# Def Leppard Belfast 2/12/18



## Cookies (Dec 10, 2008)

Guys,

Went to see Def Leppard at the SSE Arena in Belfast last night. Absolutely fantastic concert. The guy were on excellent form, and an obvious cheer when Vivian Campbell (from Belfast) was introduced as the newest member of the band.

Anyone else going?

Cheers

Cooks































Sent from my SM-G950F using Tapatalk


----------



## muzzer (Feb 13, 2011)

Haven't seen them since the Sheffield show back in the day but first saw them when Pete Willis was still in the band.


----------



## Kerr (Mar 27, 2012)

You're showing your age now. :lol:

I wonder how many sets of false teeth they find each night?


----------



## GSD (Feb 6, 2011)

Jeez I saw them in The Penthouse Sheffield before they had a record deal.


----------



## RaceGlazer (Jan 10, 2007)

muzzer said:


> Haven't seen them since the Sheffield show back in the day but first saw them when Pete Willis was still in the band.
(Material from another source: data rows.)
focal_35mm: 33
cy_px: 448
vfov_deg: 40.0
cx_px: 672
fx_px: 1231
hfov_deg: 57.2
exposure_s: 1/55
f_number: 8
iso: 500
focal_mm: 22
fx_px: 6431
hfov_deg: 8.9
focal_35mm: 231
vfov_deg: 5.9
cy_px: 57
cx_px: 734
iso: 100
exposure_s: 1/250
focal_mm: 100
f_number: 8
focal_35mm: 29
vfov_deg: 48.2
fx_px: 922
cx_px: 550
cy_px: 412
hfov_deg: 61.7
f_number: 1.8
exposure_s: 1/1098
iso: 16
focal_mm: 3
Was that at Don Valley Stadium ? I saw them there. Now looking where I can see them - thanks OP for the heads up


----------



## muzzer (Feb 13, 2011)

RaceGlazer said:


> Was that at Don Valley Stadium ? I saw them there. Now looking where I can see them - thanks OP for the heads up


Yes it was and they are headlining Friday at Download this year apparently. Sadly i will still be on holiday in Spain when they play.


----------



## Cookies (Dec 10, 2008)

Kerr said:


> You're showing your age now.
> 
> I wonder how many sets of false teeth they find each night?
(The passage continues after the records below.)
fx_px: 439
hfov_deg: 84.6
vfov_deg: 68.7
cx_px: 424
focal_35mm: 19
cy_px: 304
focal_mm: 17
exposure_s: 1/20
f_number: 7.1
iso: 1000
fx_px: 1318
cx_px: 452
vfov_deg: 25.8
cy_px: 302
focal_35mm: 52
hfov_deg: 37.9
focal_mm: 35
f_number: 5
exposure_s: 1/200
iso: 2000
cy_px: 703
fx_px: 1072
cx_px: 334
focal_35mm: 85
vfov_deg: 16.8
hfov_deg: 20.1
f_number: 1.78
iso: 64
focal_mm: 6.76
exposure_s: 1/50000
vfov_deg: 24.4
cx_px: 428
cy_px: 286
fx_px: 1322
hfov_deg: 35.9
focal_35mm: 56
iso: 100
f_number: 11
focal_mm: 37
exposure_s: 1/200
Now that's just nasty lol. I put mine in my pocket though, just for safe keeping.

In all seriousness, the demographic was a lot younger than I'd have imagined.

Really great night.

Cooks

Sent from my SM-G950F using Tapatalk


----------



## Caledoniandream (Oct 9, 2009)

We are going the 15th of this month to Liverpool Arena to see them.
Looking forward to see them again!


----------



## Nozza (Mar 1, 2006)

seeing them on Thursday at the O2 arena in London, last of the big bands who I want to see since I was young.


----------